Announcing that their children will not undergo such rituals is likely to provoke family and friends, and has the potential to lead to alienation.

It could also deny their children a sense of shared experience with their peers.

“The biggest challenge is in encouraging the children’s character-building away from religious dogmas that surround them,” A.F. said. “Don’t get me wrong, we are not molding our kids into atheists — they are free to choose their own path, even as persons who believe in God — but they should be critical, free, and responsible.”

A.F.’s wife — who would only speak anonymously — said the children’s challenge as freethinkers is in making peace with themselves if they choose to continue living in the country.

“With the advantages they have [of not being subscribed into any religious dogma], our children could slip into being persons filled with hatred,” she said.

“Our task now as parents is to show them that people who believe in God can live next to someone who doesn’t; someone who is ‘smart’ can live along with someone who may not particularly be so, and so on.

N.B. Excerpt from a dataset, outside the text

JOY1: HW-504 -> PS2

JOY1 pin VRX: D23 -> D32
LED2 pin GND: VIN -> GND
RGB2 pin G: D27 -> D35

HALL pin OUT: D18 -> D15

It is important for them to know that being able to survive in a society is much more important than basing their lives on a sense of narrow idealism.”

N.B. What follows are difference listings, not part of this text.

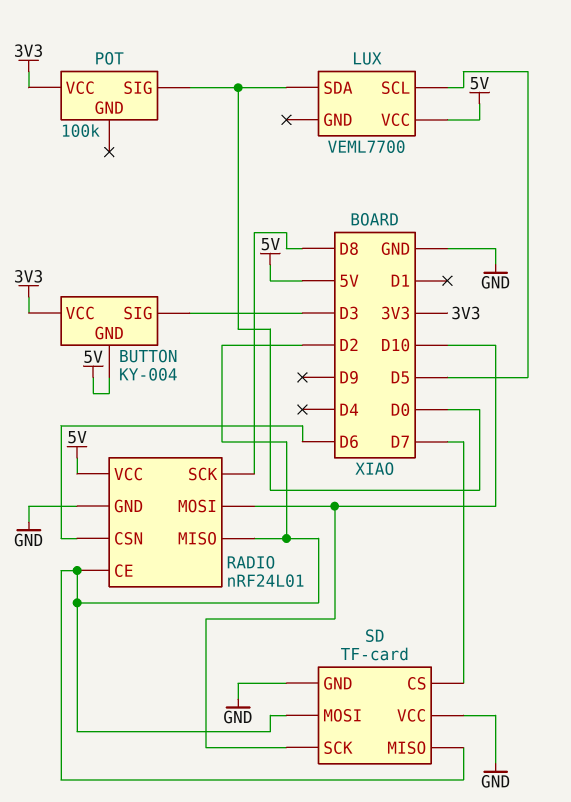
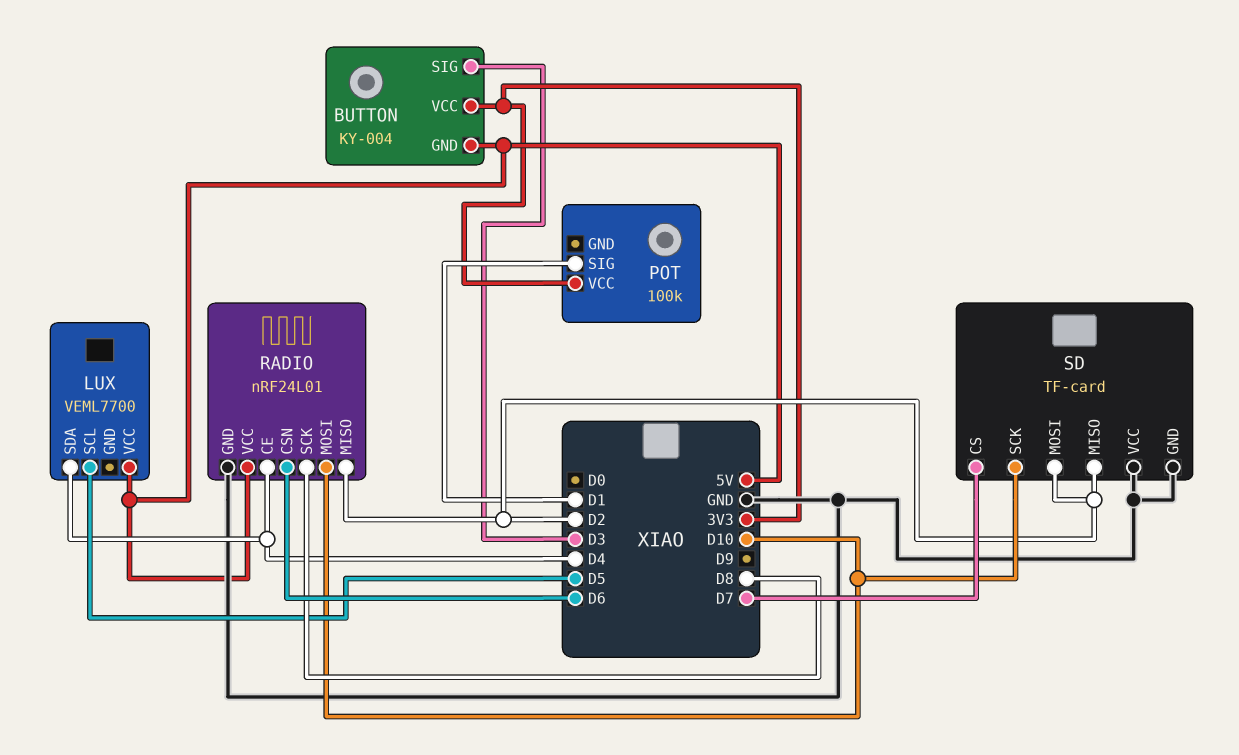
LUX pin SDA: D0 -> D4
POT pin SIG: D0 -> D1
RADIO pin CE: D2 -> D4

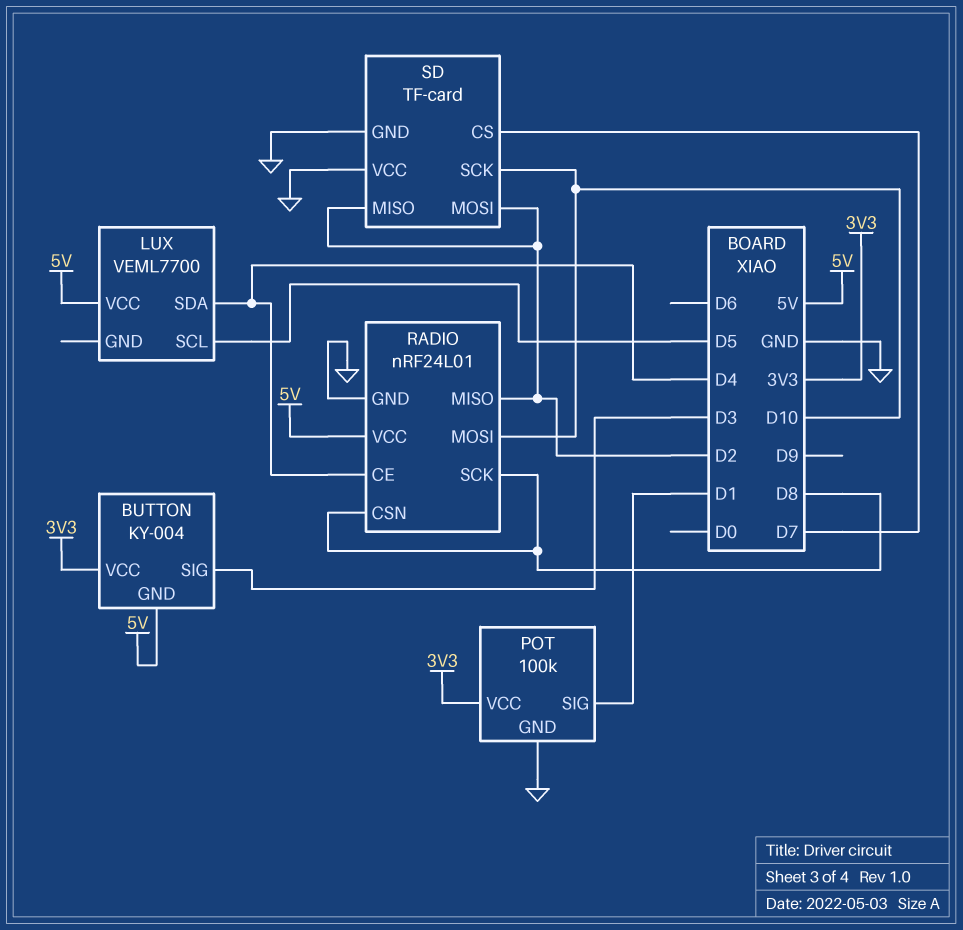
POT pin GND: none -> GND
RADIO pin CSN: D6 -> D8

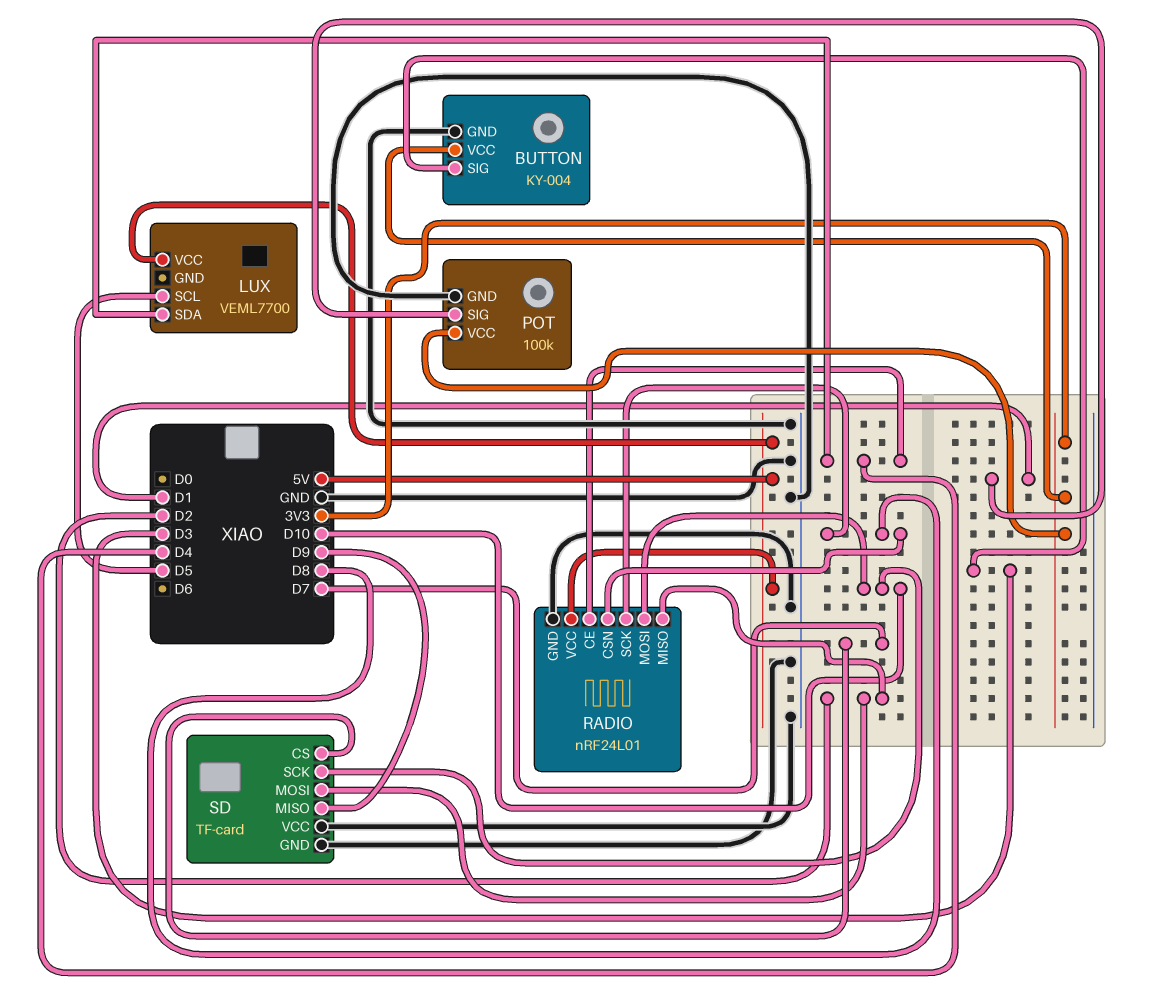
BUTTON pin GND: 5V -> GND
SD pin MISO: D2 -> D9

Group member Cherrie Petrissa, who lives in the Netherlands with her German husband, said being an atheist parent does have its drawbacks in terms of relationships, which she has come to terms with.

“I was raised in a mixed-faith family myself, with a Muslim father and a Catholic mother,” she said.

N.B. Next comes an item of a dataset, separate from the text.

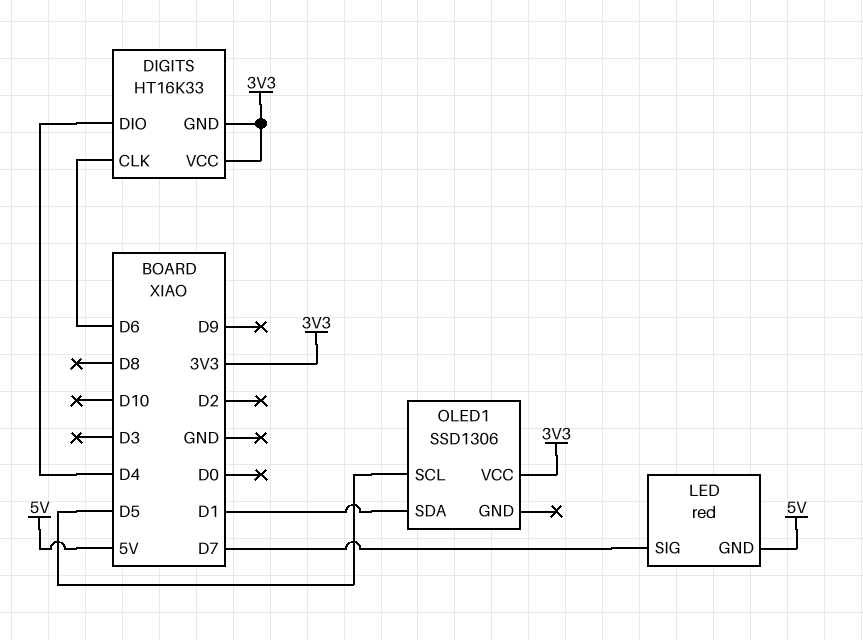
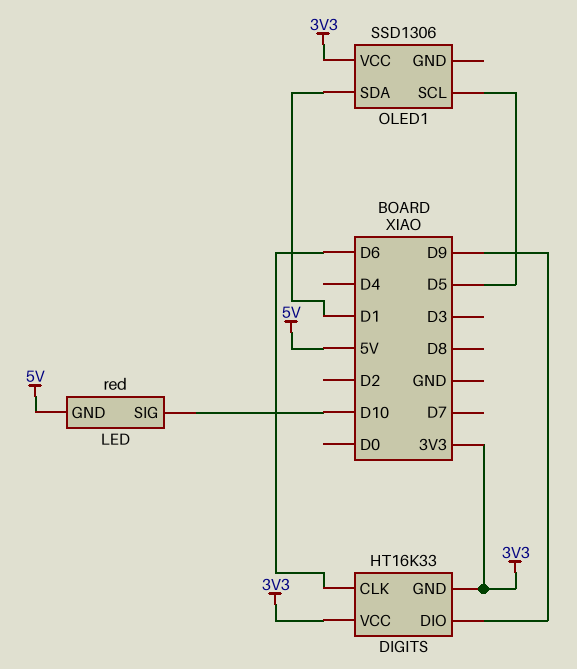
DIGITS pin DIO: D4 -> D9
LED pin SIG: D7 -> D10

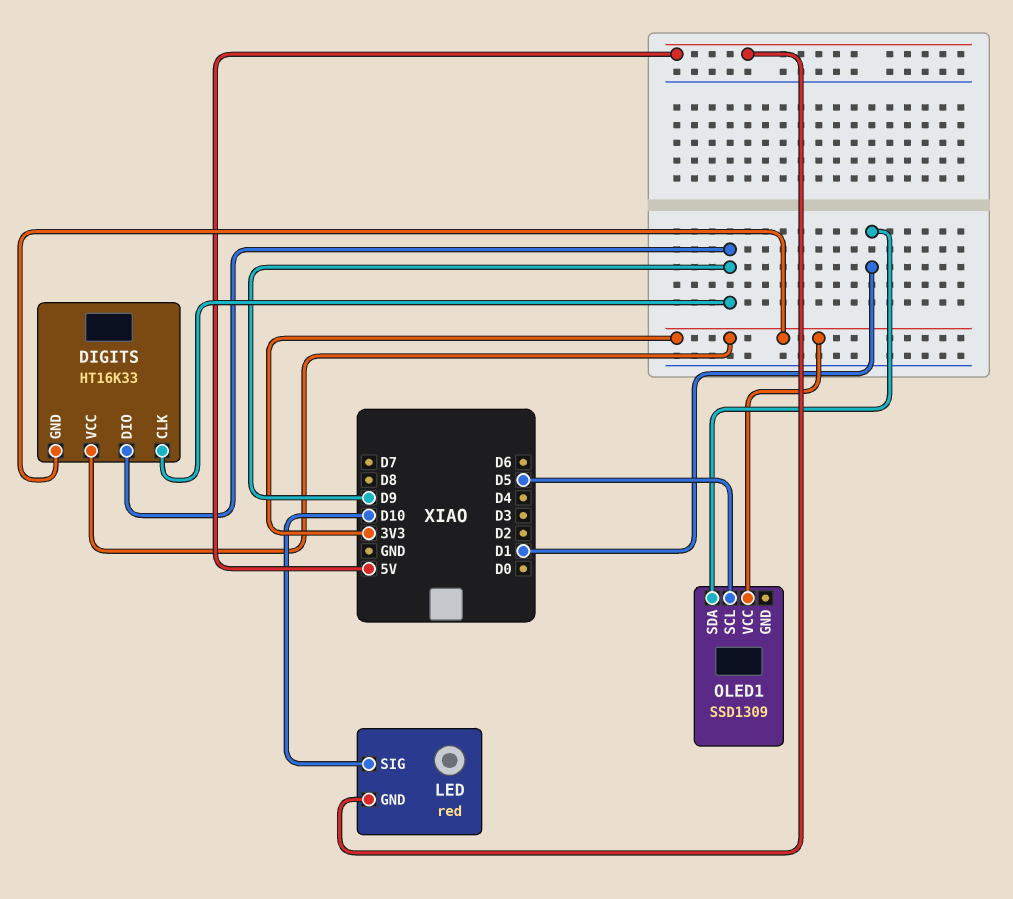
DIGITS pin CLK: D6 -> D9
OLED1: SSD1306 -> SSD1309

“My father is not a practicing Muslim, but my mother deals with me being an atheist raising an atheist child by being in denial. She keeps thinking that deep in my heart we’re all still believers. I let her have her peace that way.”

Another group member, a political journalist who only wishes to be identified as T.R., says he and his wife (who is not an atheist but a “very, very liberal Muslim”) have made peace with how much of their child’s life will be surrounded by religious beliefs. T.R. still commits to Muslim praying practices sometimes for the sake of familial “togetherness.”

“[My wife and I] think that shielding our daughter from religion will actually make her susceptible toward it, and vice versa,” he said.

T.R.’s only daughter, who is now in elementary school, goes to a “dangerously” religious school because of a lack of alternatives. But T.R. considers what matters most is the example that he and his wife set at home.

“If her home is filled with rational thinking, [her school and home life] creates a good balance,” T.R. said.

T.R. has little trepidation about how his daughter will cope in what he calls an “increasingly Muslim Indonesia.”

“The substance of [my daughter’s] generation of irreligious, rational thinkers will be the ones battling against [fundamentalists], and they will be prepared,” he said.

Both A.F. and T.R. accept that their children will have to live their lives — at least on paper — as religious believers. Their citizen ID card notes their religion (“Hers states Muslim, but does that really mean anything?” T.R. said of his daughter) and they both go to schools where religious studies are compulsory.

For A.F., religion benefits his children at least in familiarizing them with their ethnic roots. He said it was important for his family to be able to live a normal life despite their beliefs, or lack thereof.

His wife said it was important to prepare their children to be flexible in their idealism in order to survive.

She explained that although there “might be some great, achievable things without the presence of religion, [we’ve] gotten used to just see, take, and process the best out of all the bad things that exist in this life.”

For T.R., being a parent without the baggage of religion results in “a child who is stronger and not a crybaby, because she would not have to be dependent on something outside herself that is abstract and never concretely debated.”

He added: “There is nothing sadder than seeing an 8- or 9-year-old explain everything using ‘by the grace of god,’ showcasing a formed weakness of a mind that should be thinking about things without any limits.”